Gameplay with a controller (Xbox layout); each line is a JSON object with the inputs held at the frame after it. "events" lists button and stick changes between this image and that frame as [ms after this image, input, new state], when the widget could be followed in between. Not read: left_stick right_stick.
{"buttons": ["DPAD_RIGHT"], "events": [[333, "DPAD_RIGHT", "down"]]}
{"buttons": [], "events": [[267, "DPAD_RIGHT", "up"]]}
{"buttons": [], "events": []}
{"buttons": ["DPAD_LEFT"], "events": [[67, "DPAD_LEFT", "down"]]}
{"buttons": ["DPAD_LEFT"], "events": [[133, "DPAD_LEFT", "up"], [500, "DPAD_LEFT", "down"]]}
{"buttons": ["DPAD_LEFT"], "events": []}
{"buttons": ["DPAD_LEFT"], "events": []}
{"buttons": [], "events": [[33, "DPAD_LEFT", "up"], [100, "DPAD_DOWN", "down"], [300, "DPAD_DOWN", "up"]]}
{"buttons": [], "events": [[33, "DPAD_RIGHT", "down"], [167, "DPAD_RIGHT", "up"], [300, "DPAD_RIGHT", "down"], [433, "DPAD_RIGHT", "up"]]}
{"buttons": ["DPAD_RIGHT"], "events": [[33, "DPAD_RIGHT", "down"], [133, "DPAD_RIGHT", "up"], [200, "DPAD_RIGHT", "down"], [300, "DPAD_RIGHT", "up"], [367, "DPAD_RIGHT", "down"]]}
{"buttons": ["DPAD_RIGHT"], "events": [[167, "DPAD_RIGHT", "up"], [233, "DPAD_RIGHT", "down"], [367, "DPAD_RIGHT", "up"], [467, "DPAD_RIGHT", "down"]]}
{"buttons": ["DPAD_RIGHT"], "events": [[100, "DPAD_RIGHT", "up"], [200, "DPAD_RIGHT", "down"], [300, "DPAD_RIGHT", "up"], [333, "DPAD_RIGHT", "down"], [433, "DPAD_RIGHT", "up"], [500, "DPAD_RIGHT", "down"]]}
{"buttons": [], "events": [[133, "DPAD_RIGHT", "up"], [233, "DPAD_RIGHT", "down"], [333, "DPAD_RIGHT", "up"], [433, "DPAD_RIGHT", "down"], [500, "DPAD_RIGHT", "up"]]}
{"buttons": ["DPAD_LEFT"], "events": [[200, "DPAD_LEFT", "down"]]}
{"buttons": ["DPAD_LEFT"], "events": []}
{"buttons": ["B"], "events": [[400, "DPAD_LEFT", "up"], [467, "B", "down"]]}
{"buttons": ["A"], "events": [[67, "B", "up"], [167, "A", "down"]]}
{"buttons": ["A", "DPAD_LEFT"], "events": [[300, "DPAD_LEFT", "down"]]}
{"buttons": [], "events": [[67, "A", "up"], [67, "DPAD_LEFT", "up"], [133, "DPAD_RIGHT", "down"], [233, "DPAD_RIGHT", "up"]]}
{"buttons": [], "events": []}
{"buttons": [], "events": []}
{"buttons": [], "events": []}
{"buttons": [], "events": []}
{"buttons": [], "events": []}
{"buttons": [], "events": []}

****

* [Task details]: Transcribe all records exactly as written.

* [Your solution]:
Gameplay with a controller (Xbox layout); each line is a JSON object with the inputs held at the frame after it. "events" lists button and stick changes between this image and that frame as [ms after this image, input, new state], when the widget could be followed in between. Not read: left_stick right_stick.
{"buttons": ["DPAD_RIGHT"], "events": [[333, "DPAD_RIGHT", "down"]]}
{"buttons": [], "events": [[267, "DPAD_RIGHT", "up"]]}
{"buttons": [], "events": []}
{"buttons": ["DPAD_LEFT"], "events": [[67, "DPAD_LEFT", "down"]]}
{"buttons": ["DPAD_LEFT"], "events": [[133, "DPAD_LEFT", "up"], [500, "DPAD_LEFT", "down"]]}
{"buttons": ["DPAD_LEFT"], "events": []}
{"buttons": ["DPAD_LEFT"], "events": []}
{"buttons": [], "events": [[33, "DPAD_LEFT", "up"], [100, "DPAD_DOWN", "down"], [300, "DPAD_DOWN", "up"]]}
{"buttons": [], "events": [[33, "DPAD_RIGHT", "down"], [167, "DPAD_RIGHT", "up"], [300, "DPAD_RIGHT", "down"], [433, "DPAD_RIGHT", "up"]]}
{"buttons": ["DPAD_RIGHT"], "events": [[33, "DPAD_RIGHT", "down"], [133, "DPAD_RIGHT", "up"], [200, "DPAD_RIGHT", "down"], [300, "DPAD_RIGHT", "up"], [367, "DPAD_RIGHT", "down"]]}
{"buttons": ["DPAD_RIGHT"], "events": [[167, "DPAD_RIGHT", "up"], [233, "DPAD_RIGHT", "down"], [367, "DPAD_RIGHT", "up"], [467, "DPAD_RIGHT", "down"]]}
{"buttons": ["DPAD_RIGHT"], "events": [[100, "DPAD_RIGHT", "up"], [200, "DPAD_RIGHT", "down"], [300, "DPAD_RIGHT", "up"], [333, "DPAD_RIGHT", "down"], [433, "DPAD_RIGHT", "up"], [500, "DPAD_RIGHT", "down"]]}
{"buttons": [], "events": [[133, "DPAD_RIGHT", "up"], [233, "DPAD_RIGHT", "down"], [333, "DPAD_RIGHT", "up"], [433, "DPAD_RIGHT", "down"], [500, "DPAD_RIGHT", "up"]]}
{"buttons": ["DPAD_LEFT"], "events": [[200, "DPAD_LEFT", "down"]]}
{"buttons": ["DPAD_LEFT"], "events": []}
{"buttons": ["B"], "events": [[400, "DPAD_LEFT", "up"], [467, "B", "down"]]}
{"buttons": ["A"], "events": [[67, "B", "up"], [167, "A", "down"]]}
{"buttons": ["A", "DPAD_LEFT"], "events": [[300, "DPAD_LEFT", "down"]]}
{"buttons": [], "events": [[67, "A", "up"], [67, "DPAD_LEFT", "up"], [133, "DPAD_RIGHT", "down"], [233, "DPAD_RIGHT", "up"]]}
{"buttons": [], "events": []}
{"buttons": [], "events": []}
{"buttons": [], "events": []}
{"buttons": [], "events": []}
{"buttons": [], "events": []}
{"buttons": [], "events": []}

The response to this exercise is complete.